Jemma Spalton: Our next question comes from Celine at JPM. Celine, please go ahead.

Celine Pannuti: The first one is on your growth rate of 3% to 5%. You said we wanted to improve the quantum or through the credit it, but there was no specific volume targets of volume ambitions. So I’m a bit surprised by this because we have had in the past, Unilever strategy where volume was really the center of the strategy, both in terms of top line market share gain. And so can you elaborate on that? And specifically, I thought that was interesting, the point you made on premiumization driving mix and driving gross margin at the same time, do you think that the portfolio of Unilever and its brand, and I’m thinking as well given 60% of the footprint in emerging markets, is the right portfolio right now to drive that premiumization at scale.

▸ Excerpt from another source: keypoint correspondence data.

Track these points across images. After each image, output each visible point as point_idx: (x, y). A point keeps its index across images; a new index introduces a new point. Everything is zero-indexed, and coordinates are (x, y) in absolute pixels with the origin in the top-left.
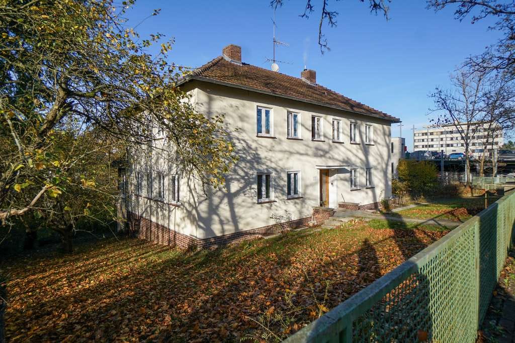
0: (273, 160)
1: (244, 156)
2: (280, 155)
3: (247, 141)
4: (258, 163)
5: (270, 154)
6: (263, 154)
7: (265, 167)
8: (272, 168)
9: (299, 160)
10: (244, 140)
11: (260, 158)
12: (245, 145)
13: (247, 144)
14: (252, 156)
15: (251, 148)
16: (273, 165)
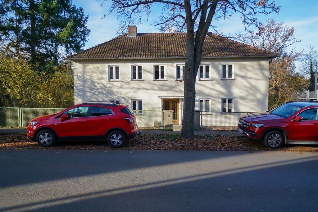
0: (122, 93)
1: (101, 91)
2: (129, 90)
3: (103, 84)
4: (111, 94)
5: (120, 90)
6: (115, 90)
7: (116, 97)
8: (121, 97)
9: (147, 93)
10: (102, 84)
11: (113, 92)
12: (102, 86)
13: (104, 85)
14: (107, 91)
15: (106, 87)
16: (122, 96)
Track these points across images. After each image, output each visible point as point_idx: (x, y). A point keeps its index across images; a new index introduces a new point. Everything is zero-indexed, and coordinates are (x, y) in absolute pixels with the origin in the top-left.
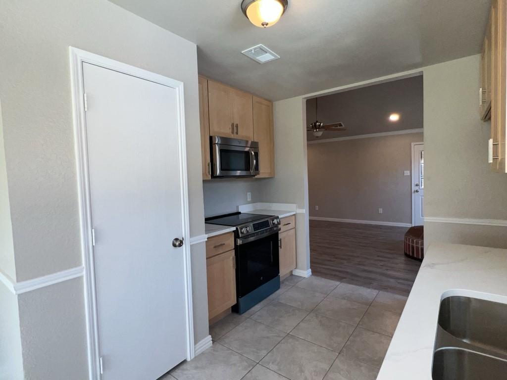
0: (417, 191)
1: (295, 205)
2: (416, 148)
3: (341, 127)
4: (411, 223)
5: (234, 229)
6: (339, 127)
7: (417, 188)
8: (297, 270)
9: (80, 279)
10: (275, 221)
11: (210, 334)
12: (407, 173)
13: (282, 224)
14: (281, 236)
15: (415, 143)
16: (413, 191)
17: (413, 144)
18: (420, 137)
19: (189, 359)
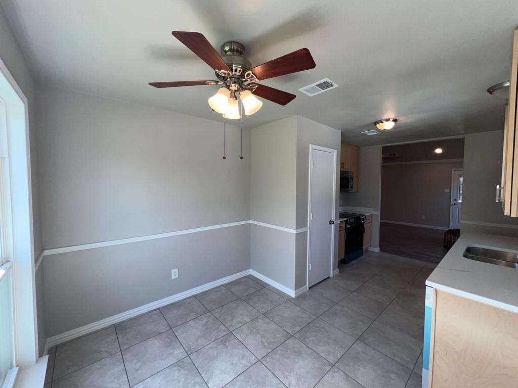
0: (455, 204)
1: (372, 209)
2: (455, 172)
3: (394, 156)
4: (449, 227)
5: (346, 219)
6: (393, 156)
7: (455, 202)
8: (371, 248)
9: (307, 232)
10: (364, 217)
11: (338, 268)
12: (447, 191)
13: (367, 219)
14: (365, 226)
15: (455, 169)
16: (451, 203)
17: (453, 170)
18: (461, 165)
19: (331, 276)
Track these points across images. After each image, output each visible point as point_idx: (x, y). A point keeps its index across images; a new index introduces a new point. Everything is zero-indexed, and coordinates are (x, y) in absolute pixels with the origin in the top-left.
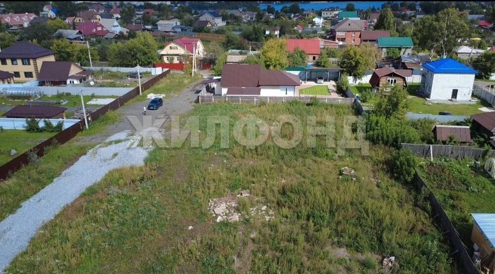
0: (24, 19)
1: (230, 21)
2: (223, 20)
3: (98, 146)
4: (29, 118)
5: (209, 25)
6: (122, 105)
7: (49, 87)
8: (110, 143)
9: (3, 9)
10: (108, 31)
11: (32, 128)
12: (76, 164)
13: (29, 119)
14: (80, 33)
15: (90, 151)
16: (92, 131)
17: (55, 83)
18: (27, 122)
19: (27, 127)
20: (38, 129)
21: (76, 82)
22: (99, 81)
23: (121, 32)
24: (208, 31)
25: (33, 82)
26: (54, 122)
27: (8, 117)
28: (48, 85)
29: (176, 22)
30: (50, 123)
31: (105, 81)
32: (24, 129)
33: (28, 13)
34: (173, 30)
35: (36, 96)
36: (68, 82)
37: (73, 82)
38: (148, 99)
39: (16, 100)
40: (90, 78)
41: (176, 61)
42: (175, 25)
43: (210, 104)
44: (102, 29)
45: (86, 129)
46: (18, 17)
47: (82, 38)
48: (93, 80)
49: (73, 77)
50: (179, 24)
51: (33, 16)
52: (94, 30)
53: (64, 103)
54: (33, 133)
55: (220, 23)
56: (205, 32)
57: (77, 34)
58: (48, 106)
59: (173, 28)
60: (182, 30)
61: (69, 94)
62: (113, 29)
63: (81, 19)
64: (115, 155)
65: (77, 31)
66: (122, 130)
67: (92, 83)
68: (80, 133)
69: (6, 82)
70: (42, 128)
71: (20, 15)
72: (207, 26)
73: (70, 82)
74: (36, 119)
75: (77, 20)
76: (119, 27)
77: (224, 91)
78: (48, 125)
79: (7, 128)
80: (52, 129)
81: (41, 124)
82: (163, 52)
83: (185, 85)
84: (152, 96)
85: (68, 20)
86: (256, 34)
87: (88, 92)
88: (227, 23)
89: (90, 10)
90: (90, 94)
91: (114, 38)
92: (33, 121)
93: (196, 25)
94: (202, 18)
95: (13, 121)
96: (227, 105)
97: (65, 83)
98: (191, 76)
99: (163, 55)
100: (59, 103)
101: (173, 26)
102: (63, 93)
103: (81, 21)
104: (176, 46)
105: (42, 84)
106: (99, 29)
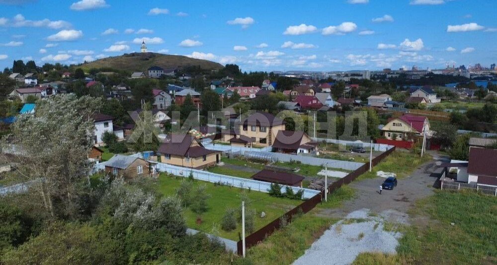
0: (251, 91)
1: (445, 98)
2: (438, 96)
3: (339, 222)
4: (273, 182)
5: (423, 102)
6: (353, 179)
7: (281, 153)
8: (352, 221)
9: (233, 82)
10: (322, 105)
11: (275, 193)
12: (322, 237)
13: (273, 184)
14: (298, 105)
15: (334, 226)
16: (330, 204)
17: (286, 151)
18: (272, 186)
19: (270, 191)
20: (280, 194)
21: (306, 151)
22: (323, 152)
23: (335, 106)
24: (422, 108)
25: (267, 148)
26: (295, 190)
27: (255, 179)
28: (280, 152)
29: (386, 98)
30: (291, 190)
31: (330, 152)
32: (268, 192)
33: (254, 86)
34: (384, 106)
35: (272, 161)
36: (298, 151)
37: (303, 151)
38: (378, 177)
39: (255, 163)
40: (317, 149)
41: (399, 139)
42: (386, 100)
43: (456, 192)
44: (317, 102)
45: (325, 201)
46: (246, 90)
47: (299, 109)
48: (318, 151)
49: (303, 147)
50: (390, 99)
51: (257, 89)
52: (310, 103)
53: (297, 171)
54: (275, 198)
55: (433, 99)
56: (419, 108)
57: (296, 106)
58: (284, 172)
59: (385, 103)
60: (394, 106)
61: (299, 163)
62: (327, 102)
63: (296, 92)
64: (361, 236)
65: (296, 103)
66: (360, 208)
67: (318, 154)
68: (319, 204)
69: (247, 146)
70: (284, 194)
71: (248, 87)
72: (422, 102)
73: (301, 151)
74: (279, 185)
75: (293, 93)
76: (332, 101)
77: (473, 179)
78: (289, 192)
79: (254, 189)
80: (292, 197)
81: (283, 190)
82: (385, 128)
83: (415, 166)
84: (383, 175)
85: (286, 93)
86: (487, 114)
87: (317, 162)
88: (441, 100)
89: (301, 84)
90: (319, 164)
91: (328, 110)
92: (276, 186)
93: (408, 101)
94: (414, 95)
95: (259, 183)
96: (479, 196)
97: (296, 152)
98: (420, 156)
99: (384, 131)
100: (293, 171)
101: (385, 101)
102: (295, 161)
103: (296, 94)
104: (400, 122)
105: (275, 150)
106: (314, 102)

My second question is on next year. And if I look at the balance of potential of easing cost inflation and how that fits to the P&L. We are looking at cost deflation. Some of that has already been evident in some of your emerging markets where yourself and competitors have all other prices. If I look at next year, model, I could have a huge gross margin expansion next year. But obviously, it will depend on how much reinvestment will be made in terms of pricing or promotion. Can you take talk about that, how we should look at this equilibrium for ’24 period?

Hein Schumacher: I noted that three questions. One is around the composition of our medium-term 3% to 5% between sales and volume, question around innovation and premiumization, and the third one on the 2024 financial framework. I’ll take the one on innovation. And Graeme will take the one on the growth target and the 2024 financial framework. So, on innovation and premiumization, and I think this builds a bit on the question of Karel. Yes, we have around 450 brands or so, but don’t forget that once again, 30 top brands constitute 70% of the total turnover and are growing faster. So that’s number one. Secondly, I talked about big innovation and technology platforms. And I called out three or so they do fuel essentially almost all of the portfolio.

So we’re not I would say, diluting our R&D efforts too much, at least that’s not in the plan. In fact, we’re trying to bring that somewhat more together. And if you think about brands, so for example, Dirt is Good. We call it Dirt is Good, but it could be Persil in one country. It could be OMO in another country. It could be Surf in another country. But these different brands originate technology-wise and innovation-wise, obviously, from a very coherent innovation strategy that is enabled by the new organization. So I think that about fragmentation. And I think we have a pretty strong handle on that one. Then on premiumization, just a quick one, actually, we see premiumization across the emerging market world. That is an important theme, and we clearly want to participate in that.